Job 1: In the entries, copy out the lines beginning at the line that contains "The easiest way" and stopping after the line that contains "But since you", with both of those lines included.
■ ■ ■ ■ ■ ■ ■
When you hear the word “Voodoo,” what images come to your mind? You might picture hordes of hungry zombies or small, human-shaped cloth effigies stuffed with pins by a vengeful rival or a jilted lover. However, these depictions from pop culture don’t accurately reflect the multitude of spiritual paths followed by practitioners today. As blends of African and European religious influences, each version involves a complex set of doctrines, traditions and practices.
Origins in West Africa
Haitian Vodou and Louisiana Voodoo are the most common variants existing in the Western Hemisphere, but you’ll also find “Vodú” in Cuba, “Vudú” in the Dominican Republic and “Vodum” in Brazil. These terms are all derivatives of “Vodun,” a word from the West African Ewe language that means “spirit.” PBS’s “Wonders” series mentions that Vodun beliefs originated in the Dahomey kingdom, located in what is now parts of modern-day Benin, Nigeria and Togo.
■ ■ ■ ■ ■ ■ ■
Job 2: Summarize the passage on Voodoo in three sentences.

Task data:
■ ■ ■ ■ ■ ■ ■
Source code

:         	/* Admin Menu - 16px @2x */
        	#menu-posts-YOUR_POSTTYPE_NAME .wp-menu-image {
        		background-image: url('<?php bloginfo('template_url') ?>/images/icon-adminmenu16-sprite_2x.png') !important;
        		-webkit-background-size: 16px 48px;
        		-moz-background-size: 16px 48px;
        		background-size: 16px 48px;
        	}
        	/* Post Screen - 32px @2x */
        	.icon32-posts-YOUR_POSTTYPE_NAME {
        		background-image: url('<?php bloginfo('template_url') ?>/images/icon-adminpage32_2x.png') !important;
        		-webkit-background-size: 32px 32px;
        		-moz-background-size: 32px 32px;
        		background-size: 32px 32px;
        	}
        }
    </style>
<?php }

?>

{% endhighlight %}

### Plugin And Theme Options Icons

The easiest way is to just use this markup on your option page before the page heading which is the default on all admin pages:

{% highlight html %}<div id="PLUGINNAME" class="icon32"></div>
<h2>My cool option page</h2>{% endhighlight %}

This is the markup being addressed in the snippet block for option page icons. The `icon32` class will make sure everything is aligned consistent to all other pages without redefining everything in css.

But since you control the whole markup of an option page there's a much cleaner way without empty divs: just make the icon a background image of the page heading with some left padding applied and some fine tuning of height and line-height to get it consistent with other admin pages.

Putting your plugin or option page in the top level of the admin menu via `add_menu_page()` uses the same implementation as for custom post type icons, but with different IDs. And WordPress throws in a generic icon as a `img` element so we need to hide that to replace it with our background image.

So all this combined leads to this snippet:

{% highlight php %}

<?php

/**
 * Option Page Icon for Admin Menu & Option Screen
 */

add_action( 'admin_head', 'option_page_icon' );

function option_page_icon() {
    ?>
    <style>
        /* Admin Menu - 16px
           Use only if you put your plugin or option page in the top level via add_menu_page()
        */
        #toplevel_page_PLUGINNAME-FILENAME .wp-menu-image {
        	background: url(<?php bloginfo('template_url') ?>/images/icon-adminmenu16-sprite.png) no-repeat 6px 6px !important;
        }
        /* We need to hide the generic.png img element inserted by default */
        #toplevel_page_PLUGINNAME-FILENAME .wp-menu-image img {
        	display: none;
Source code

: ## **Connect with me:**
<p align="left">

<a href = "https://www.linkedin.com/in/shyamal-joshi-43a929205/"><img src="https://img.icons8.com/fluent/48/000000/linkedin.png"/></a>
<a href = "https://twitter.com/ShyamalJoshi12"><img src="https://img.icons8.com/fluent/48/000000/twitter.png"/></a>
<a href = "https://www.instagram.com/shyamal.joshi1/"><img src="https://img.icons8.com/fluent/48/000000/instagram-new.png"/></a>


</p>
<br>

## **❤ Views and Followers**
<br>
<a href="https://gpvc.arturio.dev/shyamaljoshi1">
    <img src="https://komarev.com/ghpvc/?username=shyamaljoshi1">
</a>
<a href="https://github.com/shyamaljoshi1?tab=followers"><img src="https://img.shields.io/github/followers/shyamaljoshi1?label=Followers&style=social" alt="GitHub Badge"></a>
■ ■ ■ ■ ■ ■ ■
Exercise output 1:
The easiest way is to just use this markup on your option page before the page heading which is the default on all admin pages:

{% highlight html %}<div id="PLUGINNAME" class="icon32"></div>
<h2>My cool option page</h2>{% endhighlight %}

This is the markup being addressed in the snippet block for option page icons. The `icon32` class will make sure everything is aligned consistent to all other pages without redefining everything in css.

But since you control the whole markup of an option page there's a much cleaner way without empty divs: just make the icon a background image of the page heading with some left padding applied and some fine tuning of height and line-height to get it consistent with other admin pages.

Exercise output 2: Pop-culture images of Voodoo, such as zombies and pin-stuffed effigies, don't accurately reflect the many spiritual paths that practitioners follow today. Each version blends African and European religious influences and involves a complex set of doctrines, traditions and practices. Haitian Vodou and Louisiana Voodoo are the most common variants in the Western Hemisphere, and they and related forms in Cuba, the Dominican Republic and Brazil take their names from "Vodun," an Ewe word meaning "spirit," with beliefs that originated in the Dahomey kingdom.